В конце концов мне все стало ясно. В конце концов я поняла саму себя. Свои собственные стереотипы. Поняла то, что я слышала и о чем размышляла в детстве, съеживаясь в полуночной темноте. Я отложила письмо в сторону. Поначалу я подумала, что, пожалуй, следует показать его матери, но, поскольку я не была уверена, что она сможет выдержать это, я предпочла положить его в ящик письменного стола и подождать подходящего времени. Это время так никогда и не наступило.

Они все еще оставались. Раны, нанесенные моим отцом. Во мне. Они остались навсегда.

* * *

После разговора с миссис Хендерсон, после того как я перестала плакать, я приняла душ и, взяв телефон, сделала звонок, насчет которого я терзалась сомнениями в течение некоторого времени. Я увидела себя в возрасте семнадцати лет, смеющейся, с Эмили, с такими же, как у нее, осветленными перекисью водорода волосами, в умышленно порванных джинсах, с длинными бусами. Я увидела себя танцующей и пьющей с нашими друзьями в местном пабе. Я тогда была счастлива. Более чем счастлива. Нельзя сказать, что абсолютно беззаботна, но близка к этому.
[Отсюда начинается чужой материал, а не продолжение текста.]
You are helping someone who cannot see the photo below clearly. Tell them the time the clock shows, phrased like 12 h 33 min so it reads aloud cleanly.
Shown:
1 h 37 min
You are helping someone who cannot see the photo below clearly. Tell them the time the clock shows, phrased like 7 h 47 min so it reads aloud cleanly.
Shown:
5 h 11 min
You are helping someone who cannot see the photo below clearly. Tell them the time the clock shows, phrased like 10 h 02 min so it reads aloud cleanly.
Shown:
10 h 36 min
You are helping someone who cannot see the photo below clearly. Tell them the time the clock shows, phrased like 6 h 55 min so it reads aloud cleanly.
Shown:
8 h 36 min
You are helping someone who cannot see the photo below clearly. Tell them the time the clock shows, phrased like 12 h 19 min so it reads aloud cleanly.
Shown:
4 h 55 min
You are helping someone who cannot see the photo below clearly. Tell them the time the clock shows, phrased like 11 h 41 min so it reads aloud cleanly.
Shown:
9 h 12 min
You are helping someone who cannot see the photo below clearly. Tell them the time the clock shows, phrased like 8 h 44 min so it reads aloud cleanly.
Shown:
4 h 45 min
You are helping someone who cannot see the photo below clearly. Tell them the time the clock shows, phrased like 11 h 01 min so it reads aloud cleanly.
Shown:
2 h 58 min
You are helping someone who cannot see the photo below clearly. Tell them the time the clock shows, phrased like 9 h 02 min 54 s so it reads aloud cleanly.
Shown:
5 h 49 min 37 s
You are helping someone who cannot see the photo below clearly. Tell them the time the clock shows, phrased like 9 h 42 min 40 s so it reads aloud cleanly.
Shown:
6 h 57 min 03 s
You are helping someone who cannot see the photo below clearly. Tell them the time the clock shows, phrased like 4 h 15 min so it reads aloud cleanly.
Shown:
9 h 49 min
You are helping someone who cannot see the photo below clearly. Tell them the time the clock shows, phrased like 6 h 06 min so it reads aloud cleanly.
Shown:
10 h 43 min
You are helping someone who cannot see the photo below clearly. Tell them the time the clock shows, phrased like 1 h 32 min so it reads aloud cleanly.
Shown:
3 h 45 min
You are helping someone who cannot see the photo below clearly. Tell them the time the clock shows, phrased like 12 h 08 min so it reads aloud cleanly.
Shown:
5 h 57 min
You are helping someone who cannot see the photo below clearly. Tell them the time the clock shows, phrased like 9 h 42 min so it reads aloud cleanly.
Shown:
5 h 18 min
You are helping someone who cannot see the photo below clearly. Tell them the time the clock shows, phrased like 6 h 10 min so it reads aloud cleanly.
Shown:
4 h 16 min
Я решила, что не буду и дальше оставаться жертвой. Я больше не хотела ею быть.

Одевшись, я высушила волосы. Мне нужно было как-то вернуть контроль над собой. Я подкрасила тушью ресницы и побрызгалась духами. Спустившись вниз и допив свой вчерашний кофе, я нашла «аварийную» водку, стоящую в глубине шкафчика для продуктов. Налила себе немножко и, выпив залпом, поставила рюмку вверх дном.

Больше я не буду наказывать себя.

В жизни мы всегда боремся с чем-то плохим и пытаемся быть хорошими, однако невозможно все и всегда делать исключительно правильно. Такова жизнь.

В дверь снова позвонили. На этот раз я знала, кто звонит.